What the exercise asks :: If any record holds an image, omit the image and print the rest exactly.

Extracted material ::

◇ ◇ ◇ ◇ ◇

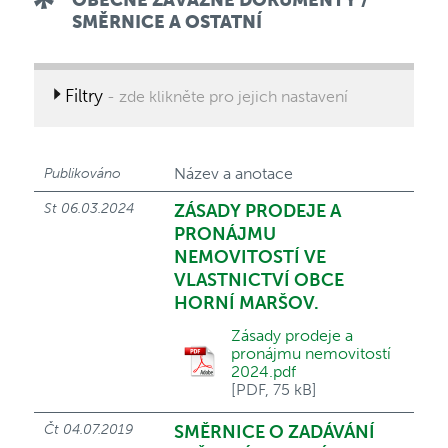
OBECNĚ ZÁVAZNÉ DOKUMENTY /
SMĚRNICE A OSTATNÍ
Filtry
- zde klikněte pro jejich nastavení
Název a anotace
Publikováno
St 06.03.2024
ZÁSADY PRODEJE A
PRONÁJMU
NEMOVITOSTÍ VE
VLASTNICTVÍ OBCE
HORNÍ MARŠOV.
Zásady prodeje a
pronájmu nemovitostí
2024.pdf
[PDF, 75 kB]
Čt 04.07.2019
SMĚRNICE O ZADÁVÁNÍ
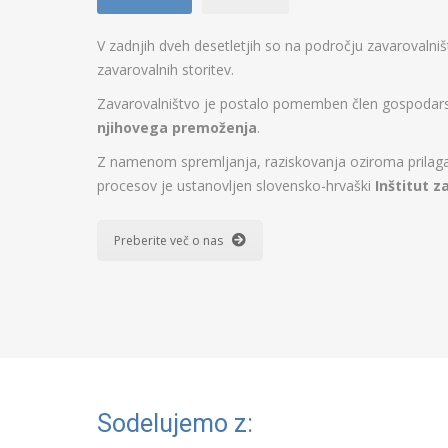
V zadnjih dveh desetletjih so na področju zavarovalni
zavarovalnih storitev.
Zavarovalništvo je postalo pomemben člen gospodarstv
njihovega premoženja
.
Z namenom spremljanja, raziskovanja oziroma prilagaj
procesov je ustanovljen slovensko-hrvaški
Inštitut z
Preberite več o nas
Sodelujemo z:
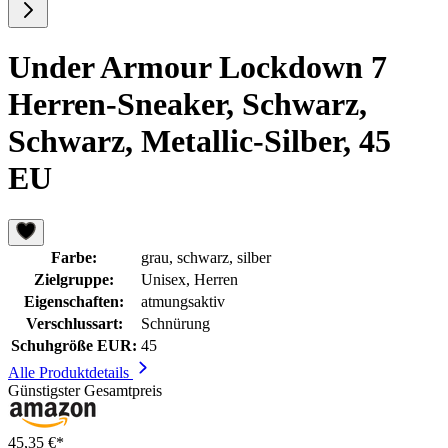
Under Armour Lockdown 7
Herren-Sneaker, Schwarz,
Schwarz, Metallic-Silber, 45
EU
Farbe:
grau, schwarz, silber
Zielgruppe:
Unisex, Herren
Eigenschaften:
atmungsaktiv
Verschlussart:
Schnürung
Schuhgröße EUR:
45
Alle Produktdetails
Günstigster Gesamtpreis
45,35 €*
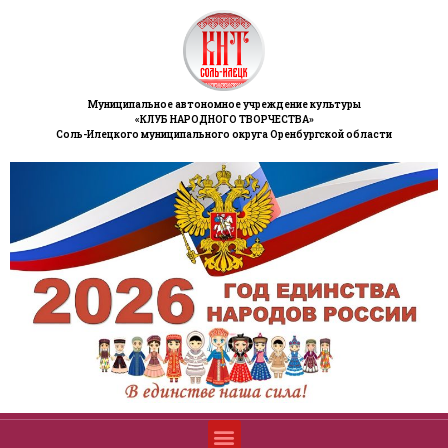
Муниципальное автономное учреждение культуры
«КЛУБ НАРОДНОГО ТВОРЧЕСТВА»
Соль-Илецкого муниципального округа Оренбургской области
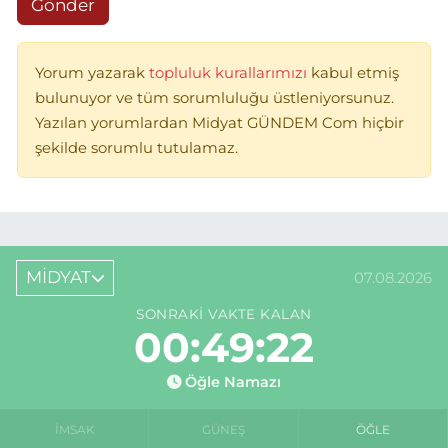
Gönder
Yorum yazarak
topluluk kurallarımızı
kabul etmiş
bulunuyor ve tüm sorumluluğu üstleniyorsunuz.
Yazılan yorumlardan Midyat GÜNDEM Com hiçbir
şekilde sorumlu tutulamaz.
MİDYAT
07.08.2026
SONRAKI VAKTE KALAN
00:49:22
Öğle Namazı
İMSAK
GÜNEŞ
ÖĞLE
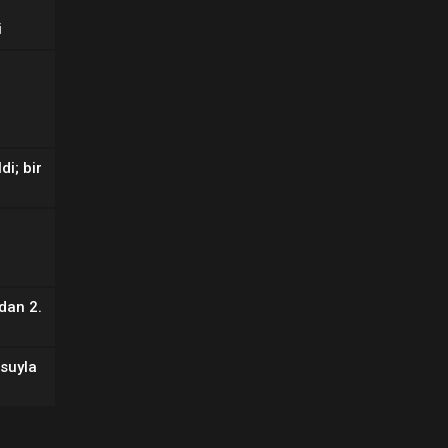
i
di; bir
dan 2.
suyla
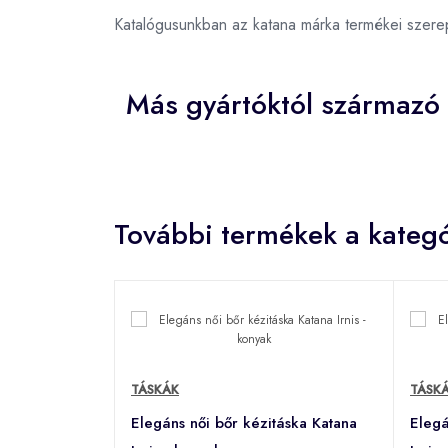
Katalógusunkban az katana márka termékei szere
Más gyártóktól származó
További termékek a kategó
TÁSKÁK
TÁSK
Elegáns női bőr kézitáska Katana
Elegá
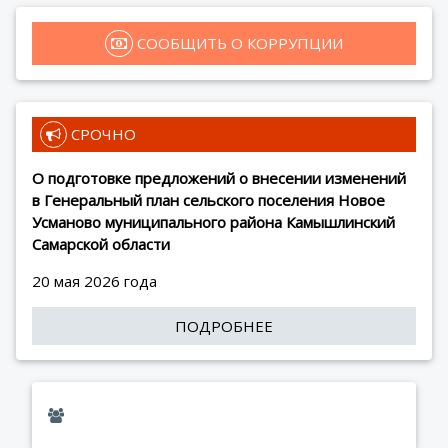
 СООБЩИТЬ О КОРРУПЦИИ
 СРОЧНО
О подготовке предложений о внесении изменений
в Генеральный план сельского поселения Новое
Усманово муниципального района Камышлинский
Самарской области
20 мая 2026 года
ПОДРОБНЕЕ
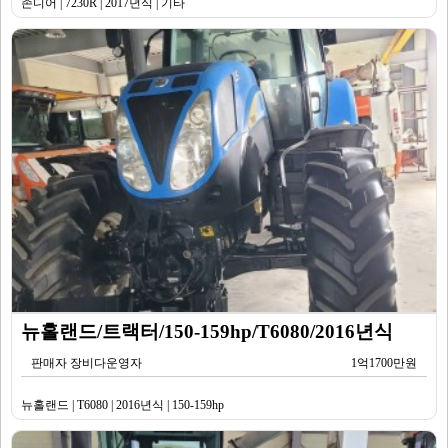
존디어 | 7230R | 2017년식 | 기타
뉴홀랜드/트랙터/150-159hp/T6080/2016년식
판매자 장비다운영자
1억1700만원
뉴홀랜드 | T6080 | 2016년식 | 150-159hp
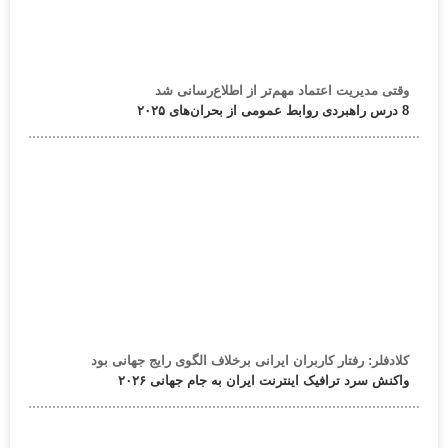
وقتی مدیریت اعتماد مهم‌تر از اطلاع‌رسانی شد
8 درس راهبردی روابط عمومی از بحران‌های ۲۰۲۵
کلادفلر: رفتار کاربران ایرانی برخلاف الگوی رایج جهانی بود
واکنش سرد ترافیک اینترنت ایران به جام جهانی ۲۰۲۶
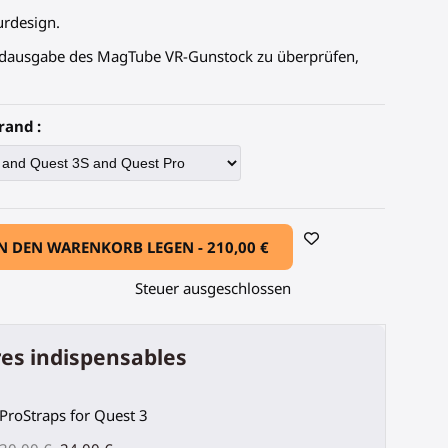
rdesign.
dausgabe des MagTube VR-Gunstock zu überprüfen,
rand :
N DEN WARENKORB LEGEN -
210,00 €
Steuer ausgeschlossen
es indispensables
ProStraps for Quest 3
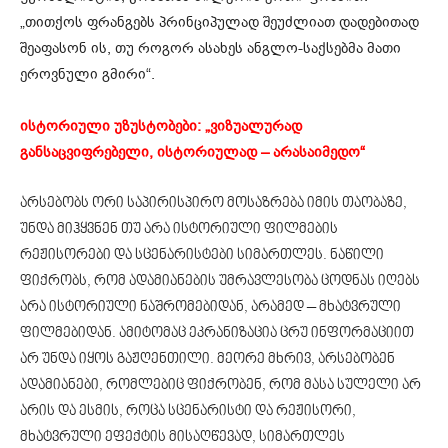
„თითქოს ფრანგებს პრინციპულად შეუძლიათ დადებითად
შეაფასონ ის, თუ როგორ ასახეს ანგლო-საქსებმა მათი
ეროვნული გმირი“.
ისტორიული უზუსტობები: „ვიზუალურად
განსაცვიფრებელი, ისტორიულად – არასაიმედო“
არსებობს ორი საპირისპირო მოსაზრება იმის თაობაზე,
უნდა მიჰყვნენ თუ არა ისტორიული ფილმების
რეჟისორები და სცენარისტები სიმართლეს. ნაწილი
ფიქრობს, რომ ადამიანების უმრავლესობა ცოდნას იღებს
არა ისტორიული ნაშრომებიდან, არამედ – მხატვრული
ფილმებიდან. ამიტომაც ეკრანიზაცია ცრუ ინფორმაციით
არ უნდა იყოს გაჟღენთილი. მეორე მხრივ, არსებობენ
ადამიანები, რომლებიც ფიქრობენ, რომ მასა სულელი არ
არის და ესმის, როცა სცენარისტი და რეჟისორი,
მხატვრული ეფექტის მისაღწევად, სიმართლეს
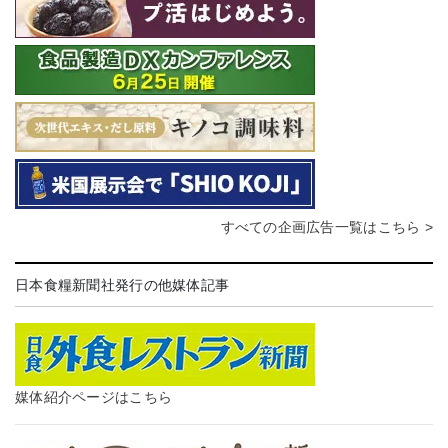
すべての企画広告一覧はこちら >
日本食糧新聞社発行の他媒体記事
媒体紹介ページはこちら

◇ ◇ ◇ ◇ ◇

Written reply ::
OBECNĚ ZÁVAZNÉ DOKUMENTY /
SMĚRNICE A OSTATNÍ
Filtry
- zde klikněte pro jejich nastavení
Název a anotace
Publikováno
St 06.03.2024
ZÁSADY PRODEJE A
PRONÁJMU
NEMOVITOSTÍ VE
VLASTNICTVÍ OBCE
HORNÍ MARŠOV.
Zásady prodeje a
pronájmu nemovitostí
2024.pdf
[PDF, 75 kB]
Čt 04.07.2019
SMĚRNICE O ZADÁVÁNÍ
V zadnjih dveh desetletjih so na področju zavarovalni
zavarovalnih storitev.
Zavarovalništvo je postalo pomemben člen gospodarstv
njihovega premoženja
.
Z namenom spremljanja, raziskovanja oziroma prilagaj
procesov je ustanovljen slovensko-hrvaški
Inštitut z
Preberite več o nas
Sodelujemo z:
Under Armour Lockdown 7
Herren-Sneaker, Schwarz,
Schwarz, Metallic-Silber, 45
EU
Farbe:
grau, schwarz, silber
Zielgruppe:
Unisex, Herren
Eigenschaften:
atmungsaktiv
Verschlussart:
Schnürung
Schuhgröße EUR:
45
Alle Produktdetails
Günstigster Gesamtpreis
45,35 €*
Муниципальное автономное учреждение культуры
«КЛУБ НАРОДНОГО ТВОРЧЕСТВА»
Соль-Илецкого муниципального округа Оренбургской области
Gönder
Yorum yazarak
topluluk kurallarımızı
kabul etmiş
bulunuyor ve tüm sorumluluğu üstleniyorsunuz.
Yazılan yorumlardan Midyat GÜNDEM Com hiçbir
şekilde sorumlu tutulamaz.
MİDYAT
07.08.2026
SONRAKI VAKTE KALAN
00:49:22
Öğle Namazı
İMSAK
GÜNEŞ
ÖĞLE
i
di; bir
dan 2.
suyla
Katalógusunkban az katana márka termékei szere
Más gyártóktól származó
További termékek a kategó
TÁSKÁK
TÁSK
Elegáns női bőr kézitáska Katana
Elegá
 СООБЩИТЬ О КОРРУПЦИИ
 СРОЧНО
О подготовке предложений о внесении изменений
в Генеральный план сельского поселения Новое
Усманово муниципального района Камышлинский
Самарской области
20 мая 2026 года
ПОДРОБНЕЕ
존디어 | 7230R | 2017년식 | 기타
뉴홀랜드/트랙터/150-159hp/T6080/2016년식
판매자 장비다운영자
1억1700만원
뉴홀랜드 | T6080 | 2016년식 | 150-159hp
وقتی مدیریت اعتماد مهم‌تر از اطلاع‌رسانی شد
8 درس راهبردی روابط عمومی از بحران‌های ۲۰۲۵
کلادفلر: رفتار کاربران ایرانی برخلاف الگوی رایج جهانی بود
واکنش سرد ترافیک اینترنت ایران به جام جهانی ۲۰۲۶
rdesign.
dausgabe des MagTube VR-Gunstock zu überprüfen,
rand :
N DEN WARENKORB LEGEN -
210,00 €
Steuer ausgeschlossen
es indispensables
ProStraps for Quest 3
„თითქოს ფრანგებს პრინციპულად შეუძლიათ დადებითად
შეაფასონ ის, თუ როგორ ასახეს ანგლო-საქსებმა მათი
ეროვნული გმირი“.
ისტორიული უზუსტობები: „ვიზუალურად
განსაცვიფრებელი, ისტორიულად – არასაიმედო“
არსებობს ორი საპირისპირო მოსაზრება იმის თაობაზე,
უნდა მიჰყვნენ თუ არა ისტორიული ფილმების
რეჟისორები და სცენარისტები სიმართლეს. ნაწილი
ფიქრობს, რომ ადამიანების უმრავლესობა ცოდნას იღებს
არა ისტორიული ნაშრომებიდან, არამედ – მხატვრული
ფილმებიდან. ამიტომაც ეკრანიზაცია ცრუ ინფორმაციით
არ უნდა იყოს გაჟღენთილი. მეორე მხრივ, არსებობენ
ადამიანები, რომლებიც ფიქრობენ, რომ მასა სულელი არ
არის და ესმის, როცა სცენარისტი და რეჟისორი,
მხატვრული ეფექტის მისაღწევად, სიმართლეს
すべての企画広告一覧はこちら >
日本食糧新聞社発行の他媒体記事
媒体紹介ページはこちら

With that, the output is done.